___ 本文抜粋

ところで、屋内スペースの有効利用の観点からすると、パントリーが食料品等を収納するためだけに用いられるのは好ましくない。その一方で、パントリーはキッチンの奥に設けられているため、パントリーへはキッチンを通って出入りするしかなく、パントリーを他の用途で利用しようとしても使い勝手がよくないと考えられる。
本発明は、上記事情に鑑みてなされたものであり、パントリーの有効利用を図ることができる建物を提供することを主たる目的とするものである。
上記課題を解決すべく、第1の発明の建物は、建物内の部屋として、食料品等を収納する食品庫であるパントリーがキッチンに隣接して設けられた建物であって、前記パントリーは、前記キッチンの他に洗面室にも隣接して配置されており、前記パントリーへの出入口として、前記キッチンから前記パントリーへの出入りを可能とする第1出入口と、前記洗面室から前記パントリーへの出入りを可能とする第2出入口とが設けられていることを特徴とする。

______
___ 記録データ

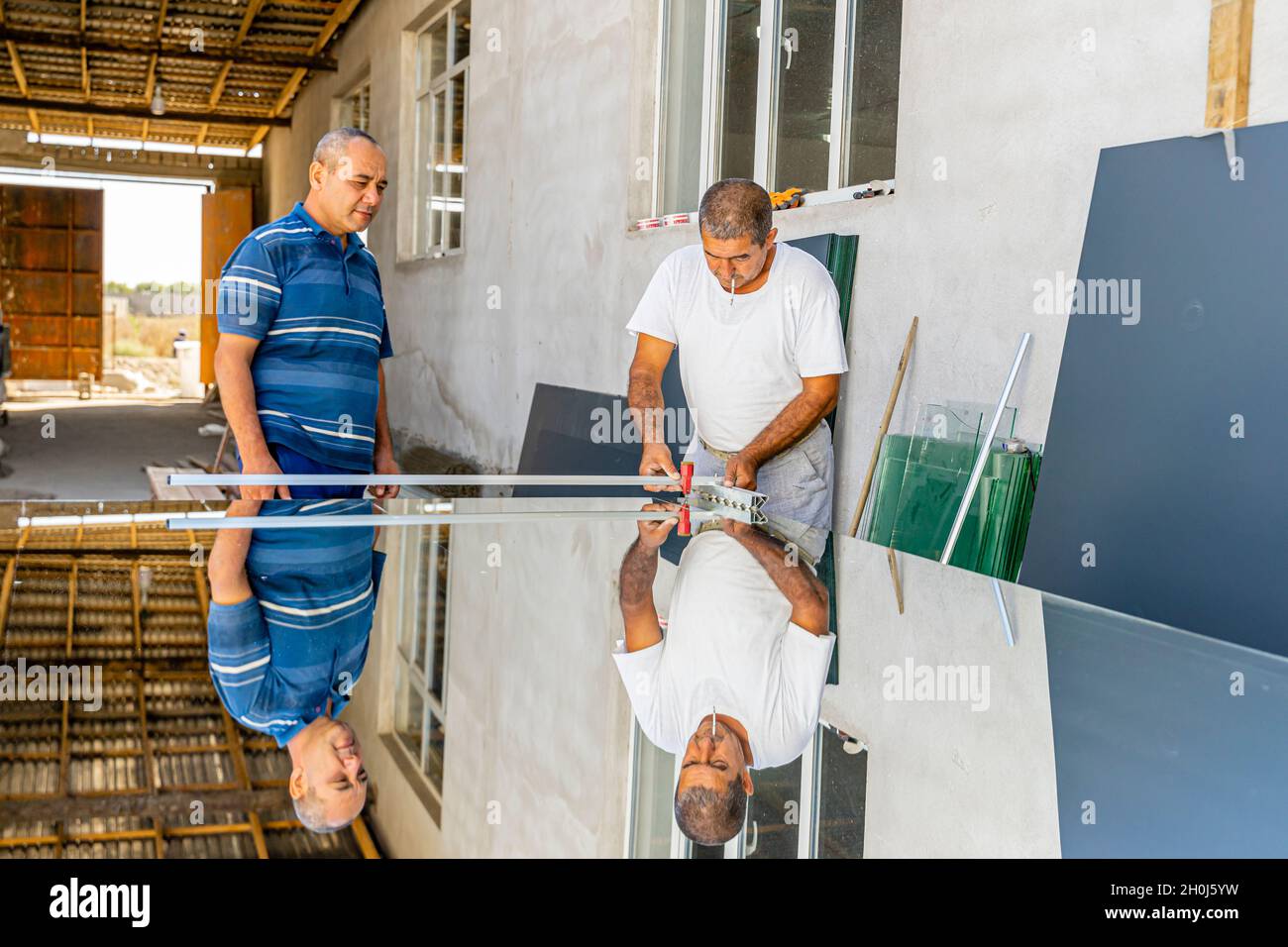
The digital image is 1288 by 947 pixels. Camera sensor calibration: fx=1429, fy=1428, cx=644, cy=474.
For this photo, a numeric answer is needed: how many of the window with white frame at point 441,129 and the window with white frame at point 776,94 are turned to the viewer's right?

______

- _取り組む課題_
#1 パントリーについての文章のうち、「本発明は、上記事情に鑑みてな」から「られていることを特徴とする。」までを、両端の語句も含めて一字も変えずに書き写しなさい。
#2 パントリーについての文章にある次の一文を英語に訳しなさい。「本発明は、上記事情に鑑みてなされたものであり、パントリーの有効利用を図ることができる建物を提供することを主たる目的とするものである。」
#3 パントリーについての文章を、最後の文に続けて書き進めなさい。
上に示した行は、課題に取り組む際に使う必要はない。

- _課題の解答_
#1
本発明は、上記事情に鑑みてなされたものであり、パントリーの有効利用を図ることができる建物を提供することを主たる目的とするものである。
上記課題を解決すべく、第1の発明の建物は、建物内の部屋として、食料品等を収納する食品庫であるパントリーがキッチンに隣接して設けられた建物であって、前記パントリーは、前記キッチンの他に洗面室にも隣接して配置されており、前記パントリーへの出入口として、前記キッチンから前記パントリーへの出入りを可能とする第1出入口と、前記洗面室から前記パントリーへの出入りを可能とする第2出入口とが設けられていることを特徴とする。

#2 The present invention has been made in view of the above circumstances, and its principal object is to provide a building that enables effective use of a pantry.

#3
本発明によれば、パントリー(食品庫)がキッチンに隣接して設けられているとともに、洗面室にも隣接して設けられており、キッチンからは第1出入口を通じてパントリーへの出入りが可能となっており、洗面室からは第2出入口を通じてパントリーへの出入りが可能となっている。これにより、キッチンと洗面室との間をパントリーを通じて行き来することができるため、キッチンで料理をしたり洗面室で洗濯をしたりする等家事を行う際の家事動線を短縮化させることができる。そのため、パントリーを利用して家事の効率化を図ることができ、パントリーの有効利用を図ることができる。
また、パントリーが洗面室に隣接して設けられているため、パントリーには食料品等だけでなく、洗面室で用いられる洗剤やせっけん等を収納することもできる。この場合、キッチン及び洗面室で家事を行う際に必要なものをそれら各部屋の近くに収納しておくことができるため、家事を行うにあたって好都合となる。
第2の発明の建物は、第1の発明において、前記パントリーは、外壁を隔てて屋外に隣接しており、前記外壁には、前記パントリーから屋外への出入りを可能とする第3出入口が設けられていることを特徴とする。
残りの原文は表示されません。